DIRECTIONS: Reproduce every line of the data below word for word, leaving out the pictures.

RAW DATA:
============

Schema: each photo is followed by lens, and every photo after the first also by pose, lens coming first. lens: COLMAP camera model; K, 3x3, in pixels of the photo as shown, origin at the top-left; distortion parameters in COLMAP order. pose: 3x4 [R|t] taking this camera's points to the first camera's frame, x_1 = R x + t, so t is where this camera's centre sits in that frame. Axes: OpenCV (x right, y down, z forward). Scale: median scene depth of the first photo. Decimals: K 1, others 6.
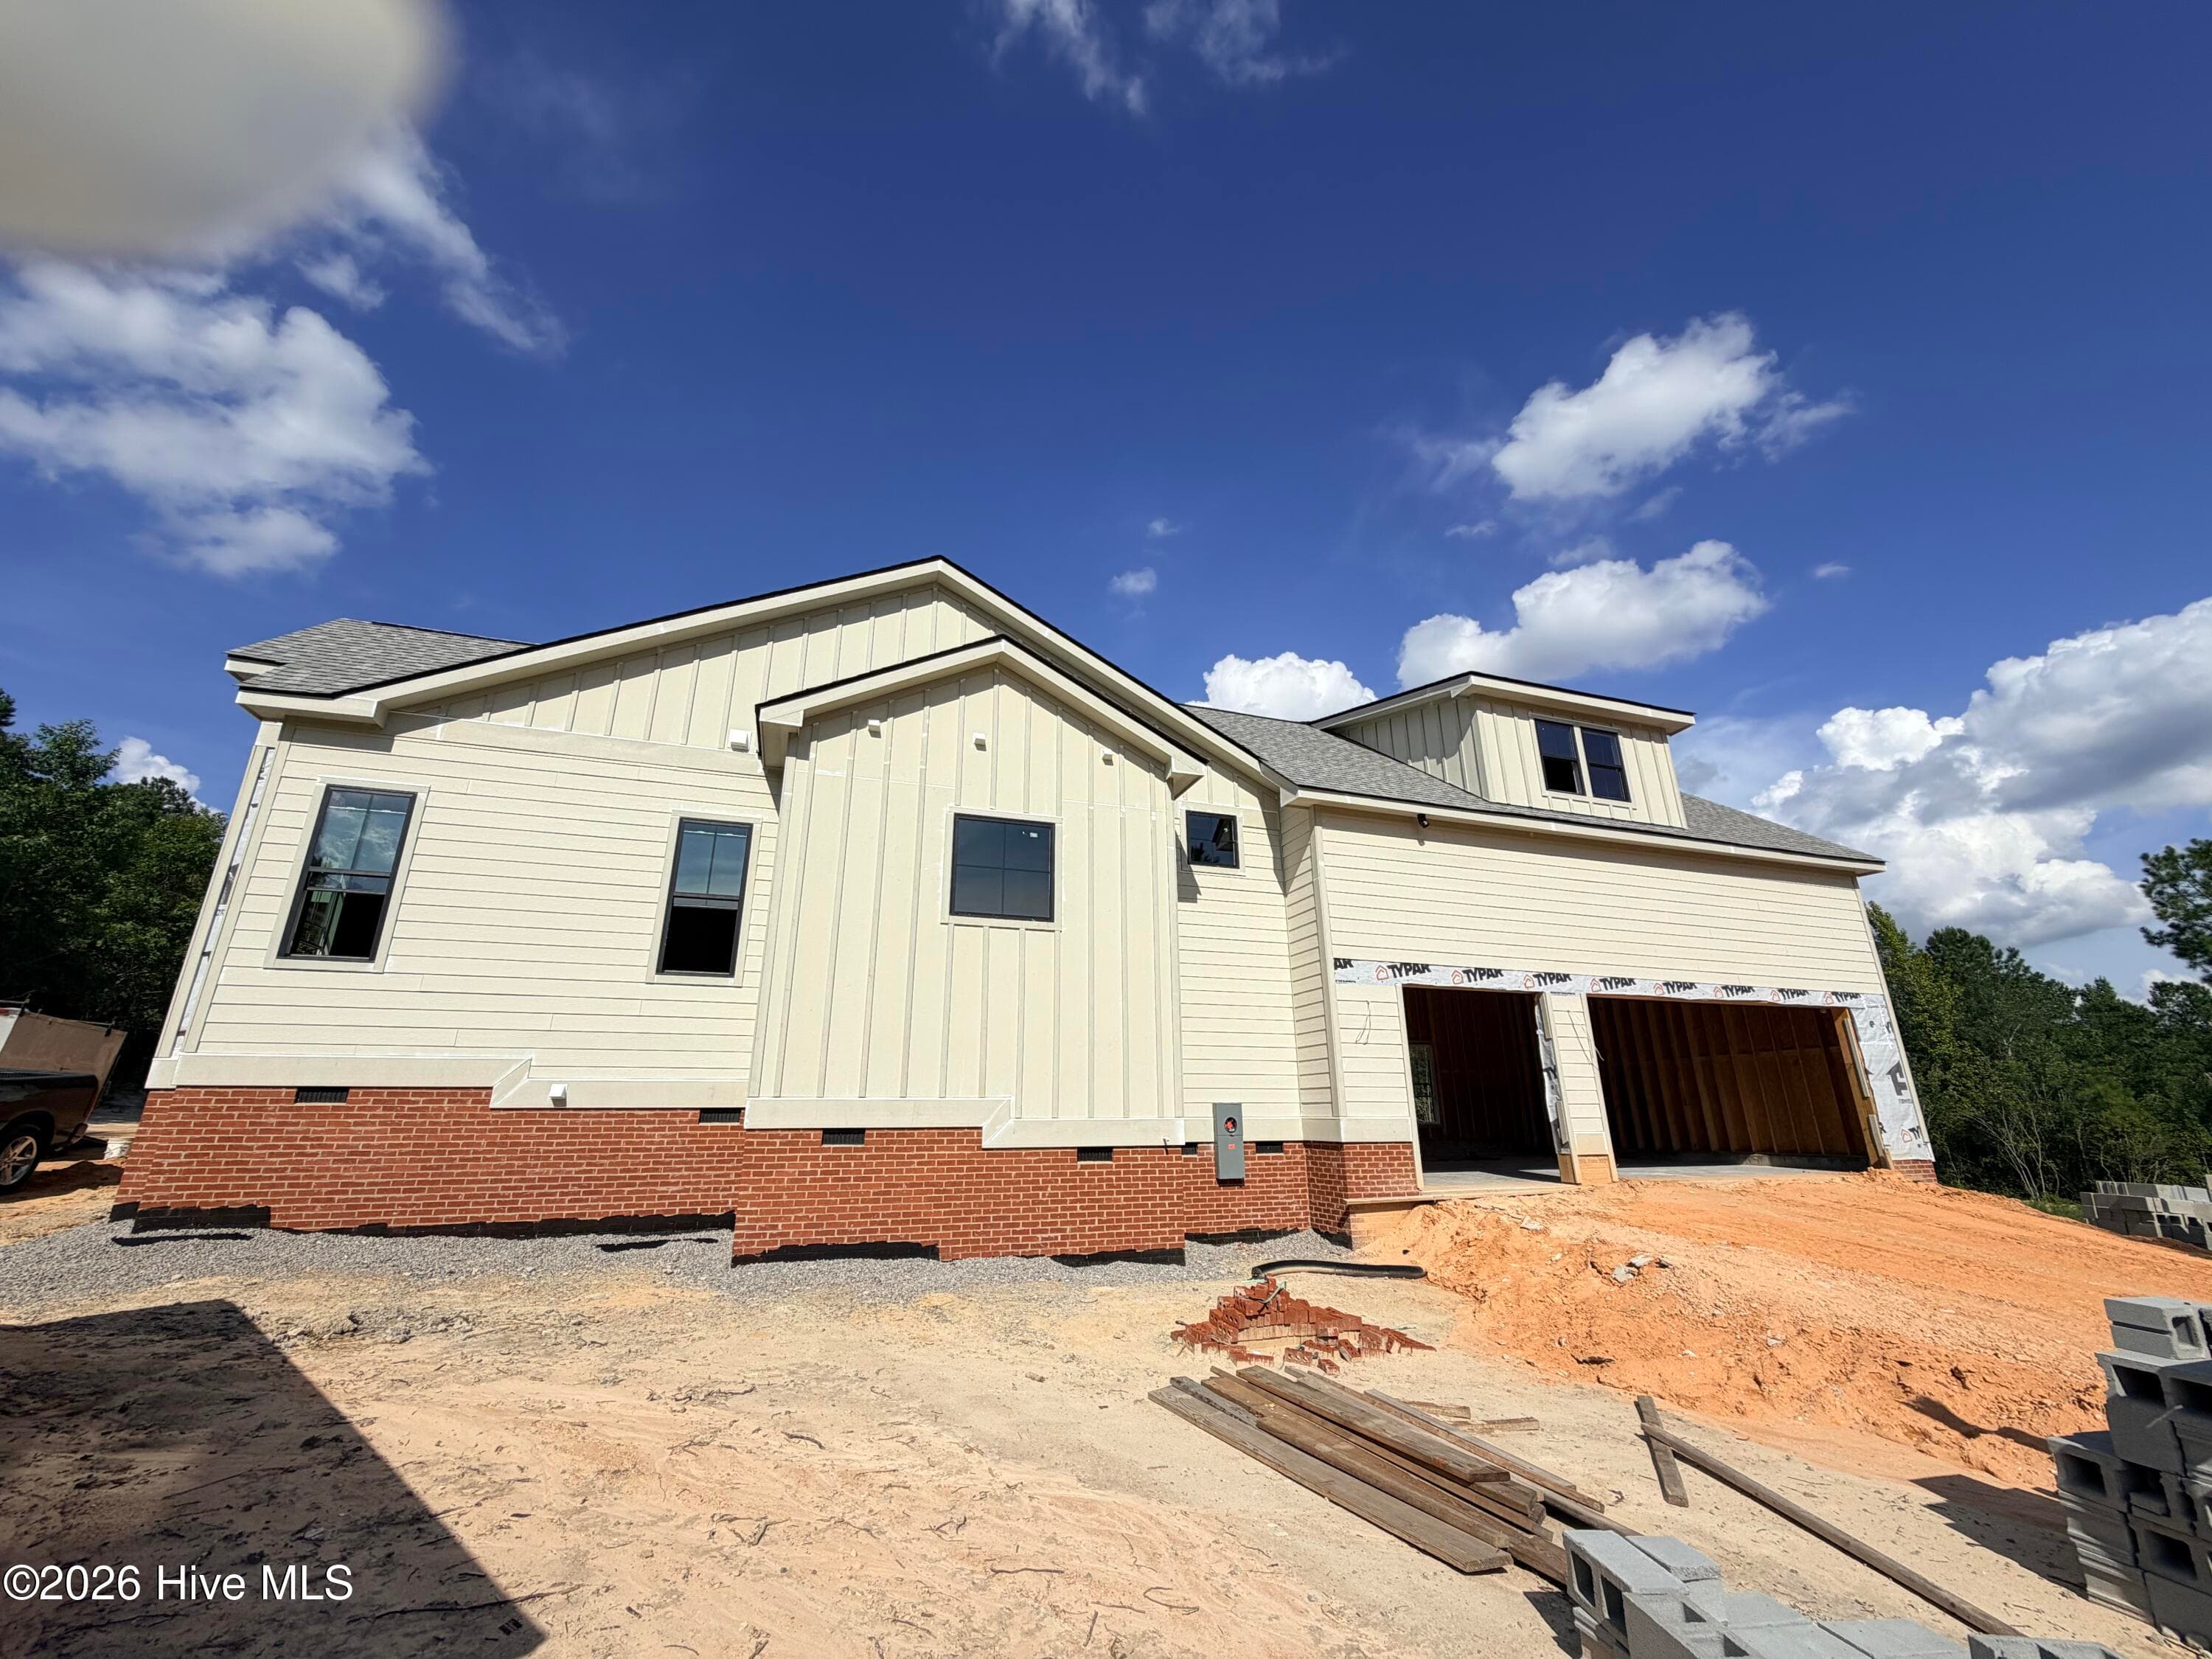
lens RADIAL K [[885.1, 0, 1102.2], [0, 885.1, 832.6], [0, 0, 1]] dist [0.000919, 0.000150]
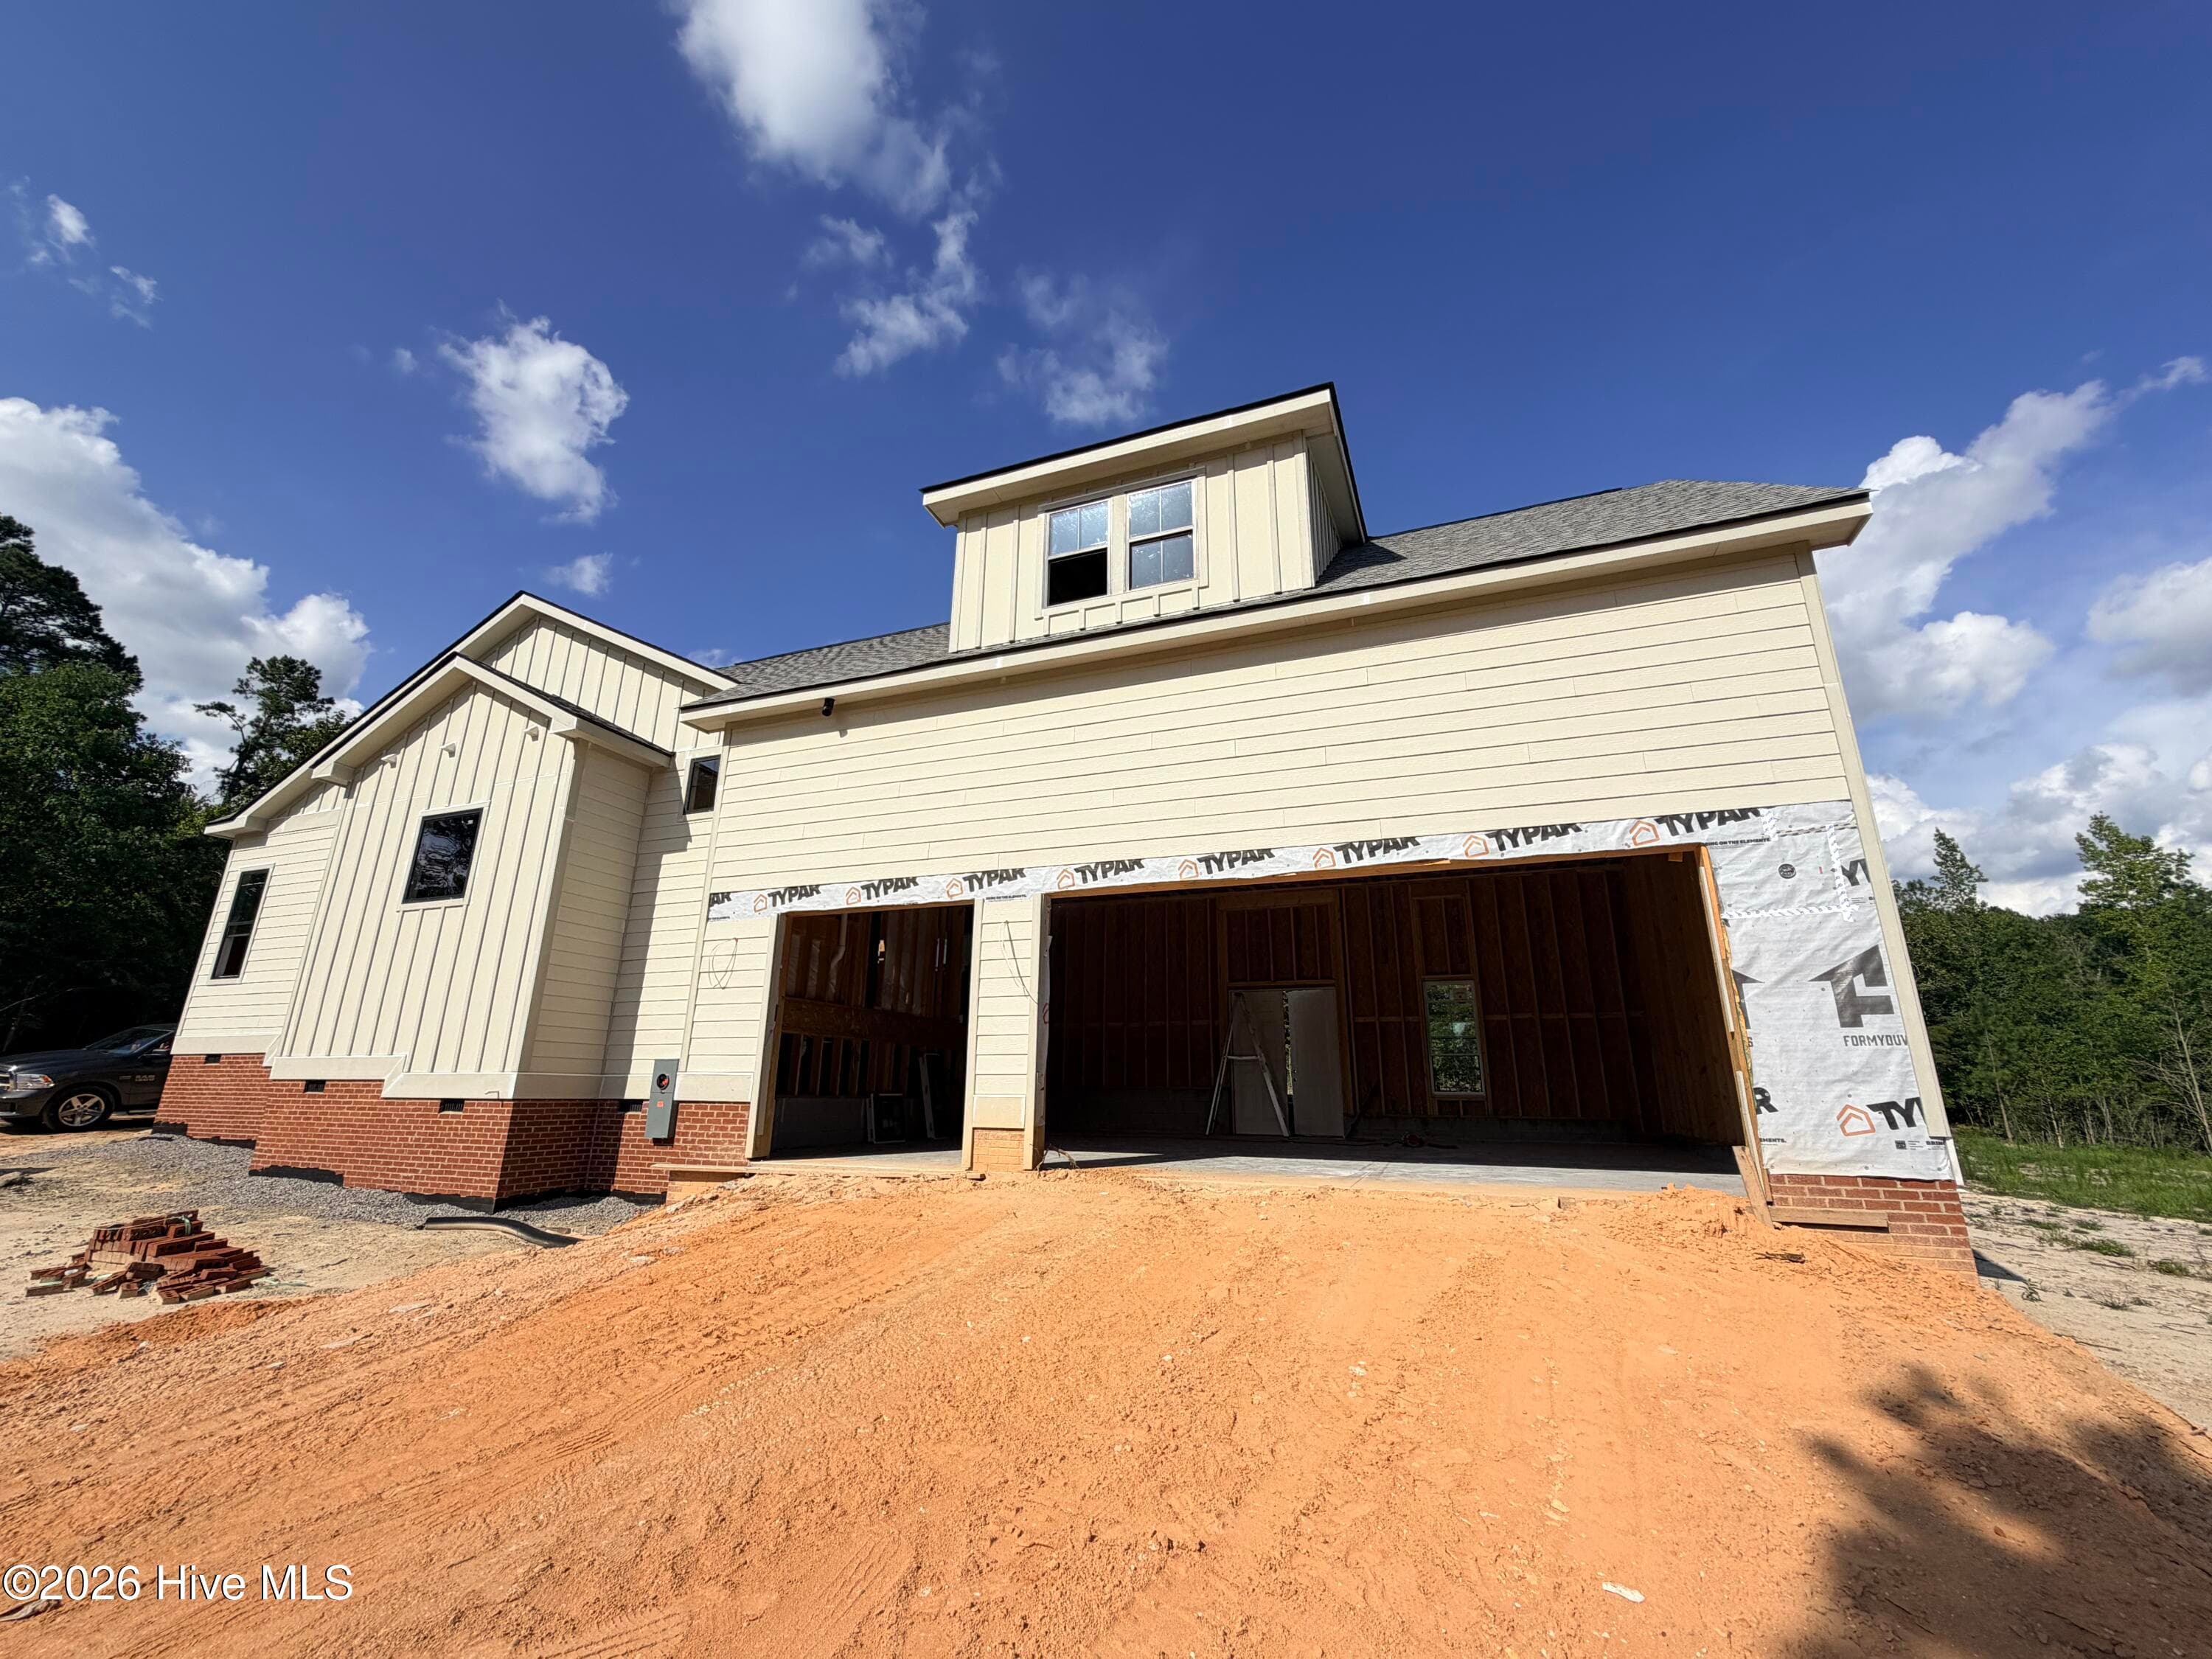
lens RADIAL K [[885.1, 0, 1102.2], [0, 885.1, 832.6], [0, 0, 1]] dist [0.000919, 0.000150]
pose [[0.768109, -0.167567, -0.618004, 1.024026], [0.189857, 0.981350, -0.030115, 0.168604], [0.611525, -0.094201, 0.785598, 0.512415]]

============

ANSWER TO THE EXERCISE:
Schema: each photo is followed by lens, and every photo after the first also by pose, lens coming first. lens: COLMAP camera model; K, 3x3, in pixels of the photo as shown, origin at the top-left; distortion parameters in COLMAP order. pose: 3x4 [R|t] taking this camera's points to the first camera's frame, x_1 = R x + t, so t is where this camera's centre sits in that frame. Axes: OpenCV (x right, y down, z forward). Scale: median scene depth of the first photo. Decimals: K 1, others 6.
lens RADIAL K [[885.1, 0, 1102.2], [0, 885.1, 832.6], [0, 0, 1]] dist [0.000919, 0.000150]
lens RADIAL K [[885.1, 0, 1102.2], [0, 885.1, 832.6], [0, 0, 1]] dist [0.000919, 0.000150]
pose [[0.768109, -0.167567, -0.618004, 1.024026], [0.189857, 0.981350, -0.030115, 0.168604], [0.611525, -0.094201, 0.785598, 0.512415]]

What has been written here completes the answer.